Apparently you will be able to access your stash/inventory/cube at any time by sticky keys or some sort. This has no informal support in the game. There is no way for you to access your stash in this way. Simply put - a charms only inventory is a halfway house between convenience and still maintaining some constraints on players in terms of inventory. Despite some of the comments here just baldly denying this it doesn’t do much to increase inventory space in a way that leads to people ‘finding too many items.’ You’re still going to be returning to town and you still will find excess charms. Vicarious Vision’s preferred alternative does away with constraints almost entirely and definitely will lead to an item hunt flood.

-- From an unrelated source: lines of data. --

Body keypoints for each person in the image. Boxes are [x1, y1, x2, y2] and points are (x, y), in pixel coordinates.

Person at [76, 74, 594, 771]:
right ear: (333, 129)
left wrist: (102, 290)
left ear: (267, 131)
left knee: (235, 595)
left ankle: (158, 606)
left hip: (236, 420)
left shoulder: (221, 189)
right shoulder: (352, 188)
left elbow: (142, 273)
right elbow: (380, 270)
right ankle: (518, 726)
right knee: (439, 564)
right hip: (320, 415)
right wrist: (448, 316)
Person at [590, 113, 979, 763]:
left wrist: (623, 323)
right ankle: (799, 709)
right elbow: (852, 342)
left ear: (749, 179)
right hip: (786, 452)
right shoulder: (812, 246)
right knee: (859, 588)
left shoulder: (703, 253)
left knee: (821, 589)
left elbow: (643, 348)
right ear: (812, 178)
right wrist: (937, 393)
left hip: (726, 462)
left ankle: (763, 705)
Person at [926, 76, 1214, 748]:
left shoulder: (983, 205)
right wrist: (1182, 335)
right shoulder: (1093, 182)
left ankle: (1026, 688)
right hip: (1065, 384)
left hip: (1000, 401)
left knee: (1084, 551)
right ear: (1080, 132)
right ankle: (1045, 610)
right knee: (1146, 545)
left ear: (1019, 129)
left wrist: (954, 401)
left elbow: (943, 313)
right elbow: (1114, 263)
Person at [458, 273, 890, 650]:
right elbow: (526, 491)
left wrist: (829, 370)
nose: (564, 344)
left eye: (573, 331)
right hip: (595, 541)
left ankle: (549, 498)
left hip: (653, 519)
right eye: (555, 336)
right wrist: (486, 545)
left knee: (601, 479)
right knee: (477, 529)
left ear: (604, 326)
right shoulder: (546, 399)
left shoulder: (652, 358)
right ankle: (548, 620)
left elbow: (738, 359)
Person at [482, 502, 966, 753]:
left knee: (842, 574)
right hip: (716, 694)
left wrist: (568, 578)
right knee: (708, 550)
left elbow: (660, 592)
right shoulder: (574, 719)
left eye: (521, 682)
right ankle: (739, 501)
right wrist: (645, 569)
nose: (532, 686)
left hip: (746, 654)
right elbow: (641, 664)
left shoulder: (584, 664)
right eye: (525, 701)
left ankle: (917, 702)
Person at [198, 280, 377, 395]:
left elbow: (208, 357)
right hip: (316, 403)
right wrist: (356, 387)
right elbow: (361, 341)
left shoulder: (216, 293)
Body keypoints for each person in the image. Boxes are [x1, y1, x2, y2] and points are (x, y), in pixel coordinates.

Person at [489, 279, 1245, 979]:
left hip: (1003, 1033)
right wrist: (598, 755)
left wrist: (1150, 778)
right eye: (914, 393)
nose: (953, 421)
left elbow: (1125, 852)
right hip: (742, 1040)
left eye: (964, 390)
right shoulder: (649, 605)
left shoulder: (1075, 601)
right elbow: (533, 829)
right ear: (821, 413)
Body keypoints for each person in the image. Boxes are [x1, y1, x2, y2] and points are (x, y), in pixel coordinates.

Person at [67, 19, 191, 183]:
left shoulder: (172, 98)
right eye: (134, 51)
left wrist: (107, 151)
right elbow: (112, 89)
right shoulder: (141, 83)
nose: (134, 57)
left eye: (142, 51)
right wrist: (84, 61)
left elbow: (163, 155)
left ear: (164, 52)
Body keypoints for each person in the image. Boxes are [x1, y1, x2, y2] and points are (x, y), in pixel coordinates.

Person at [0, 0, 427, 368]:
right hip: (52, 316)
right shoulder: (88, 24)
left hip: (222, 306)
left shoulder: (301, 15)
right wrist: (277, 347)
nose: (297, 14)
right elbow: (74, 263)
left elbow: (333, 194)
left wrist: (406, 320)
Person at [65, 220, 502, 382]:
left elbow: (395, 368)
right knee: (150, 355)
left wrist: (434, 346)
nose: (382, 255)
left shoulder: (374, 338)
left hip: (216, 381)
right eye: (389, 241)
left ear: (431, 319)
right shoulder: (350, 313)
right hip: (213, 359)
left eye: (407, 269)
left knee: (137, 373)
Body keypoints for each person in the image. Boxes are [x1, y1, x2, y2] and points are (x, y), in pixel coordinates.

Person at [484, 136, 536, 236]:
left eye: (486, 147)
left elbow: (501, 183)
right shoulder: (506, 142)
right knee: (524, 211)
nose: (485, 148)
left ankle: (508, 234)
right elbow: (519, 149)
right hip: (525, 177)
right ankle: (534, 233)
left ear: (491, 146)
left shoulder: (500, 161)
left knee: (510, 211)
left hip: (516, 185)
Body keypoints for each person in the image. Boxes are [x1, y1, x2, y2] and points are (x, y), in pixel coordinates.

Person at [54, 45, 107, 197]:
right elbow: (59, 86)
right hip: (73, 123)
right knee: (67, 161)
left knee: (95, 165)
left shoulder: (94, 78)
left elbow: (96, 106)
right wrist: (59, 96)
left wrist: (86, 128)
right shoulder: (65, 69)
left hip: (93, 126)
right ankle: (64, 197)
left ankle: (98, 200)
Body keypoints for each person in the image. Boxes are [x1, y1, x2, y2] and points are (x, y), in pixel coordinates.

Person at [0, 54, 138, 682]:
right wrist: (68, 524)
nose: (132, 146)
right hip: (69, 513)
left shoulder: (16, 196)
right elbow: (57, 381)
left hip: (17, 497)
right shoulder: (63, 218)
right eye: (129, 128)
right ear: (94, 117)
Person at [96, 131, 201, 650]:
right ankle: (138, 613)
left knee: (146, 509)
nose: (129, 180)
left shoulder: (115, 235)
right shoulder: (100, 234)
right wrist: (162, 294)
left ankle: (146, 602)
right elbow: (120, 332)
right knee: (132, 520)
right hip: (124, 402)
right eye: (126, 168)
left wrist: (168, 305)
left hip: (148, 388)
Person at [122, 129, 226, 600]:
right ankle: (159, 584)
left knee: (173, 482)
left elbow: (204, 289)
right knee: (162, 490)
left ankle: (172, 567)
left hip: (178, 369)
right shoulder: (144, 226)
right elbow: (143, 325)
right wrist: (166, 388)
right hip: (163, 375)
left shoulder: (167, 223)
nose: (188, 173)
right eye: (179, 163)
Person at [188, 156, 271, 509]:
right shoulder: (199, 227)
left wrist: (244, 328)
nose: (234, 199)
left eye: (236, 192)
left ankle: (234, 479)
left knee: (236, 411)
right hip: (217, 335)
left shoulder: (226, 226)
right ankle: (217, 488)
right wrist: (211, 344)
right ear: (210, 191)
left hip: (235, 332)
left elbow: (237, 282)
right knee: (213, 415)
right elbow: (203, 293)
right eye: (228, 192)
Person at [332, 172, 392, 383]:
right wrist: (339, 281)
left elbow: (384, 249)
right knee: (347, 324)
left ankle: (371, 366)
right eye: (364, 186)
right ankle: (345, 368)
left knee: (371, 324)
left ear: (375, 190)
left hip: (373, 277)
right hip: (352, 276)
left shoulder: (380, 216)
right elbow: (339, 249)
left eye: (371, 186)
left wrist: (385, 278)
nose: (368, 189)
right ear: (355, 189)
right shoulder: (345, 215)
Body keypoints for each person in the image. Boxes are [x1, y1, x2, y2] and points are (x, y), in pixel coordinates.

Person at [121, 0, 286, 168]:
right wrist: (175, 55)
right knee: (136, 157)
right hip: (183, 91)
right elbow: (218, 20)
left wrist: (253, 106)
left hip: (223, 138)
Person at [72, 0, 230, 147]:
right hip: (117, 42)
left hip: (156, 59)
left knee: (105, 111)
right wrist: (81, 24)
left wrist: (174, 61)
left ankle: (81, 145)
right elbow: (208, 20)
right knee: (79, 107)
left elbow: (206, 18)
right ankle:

NEVER having to go to your stash does some things that affect core gameplay in subtle ways.

The first is that it deeply discentivizes returning to town at any time and this is deeply problematic for a game like Diablo 2. If i understand the basics of the proposed change correctly - i can literally load up my stash with potions - full juves and put them into my inventory at any time. I can cube them at any time.

But it gets worse. Town is a social hub. It facilitates social interaction in diablo 2 which is at its best when its a social game and all of its game systems drift towards this. Discentivizing town returns for stash purposes in this way is a subtle change that has similar effects to adding a random dungeon finder like in WoW to the game.

Town is where you are safe to type to each other. To trade. To drop free items for players. To duel. To gamble and to repair. I probably will never bother stashing garbage free items for players since the sticky keys thing seems somewhat tedious - its not worth it to commit something to stash space unless i need it or plan on selling it for myself. I’m probably correct in assuming that will be the case for most people.

The result is a game that will likely feel more lonely in a way in addition to a rather huge buff to finding items in general and the flow of the game - there are no breaks whatsoever to the item hunt - breaks which facilitate social interaction which makes the game what it is.

there is no decision here. Having full inventory of charms is a same “choice” as having your helm equipped. As charms are equipment and your inventory is equipment slots.
You see having a choice, an element of player agency you could say even, between having an ugly shako equipped or running without helm looking at your character’s gorgeous head, is what contributed to d2’s magic.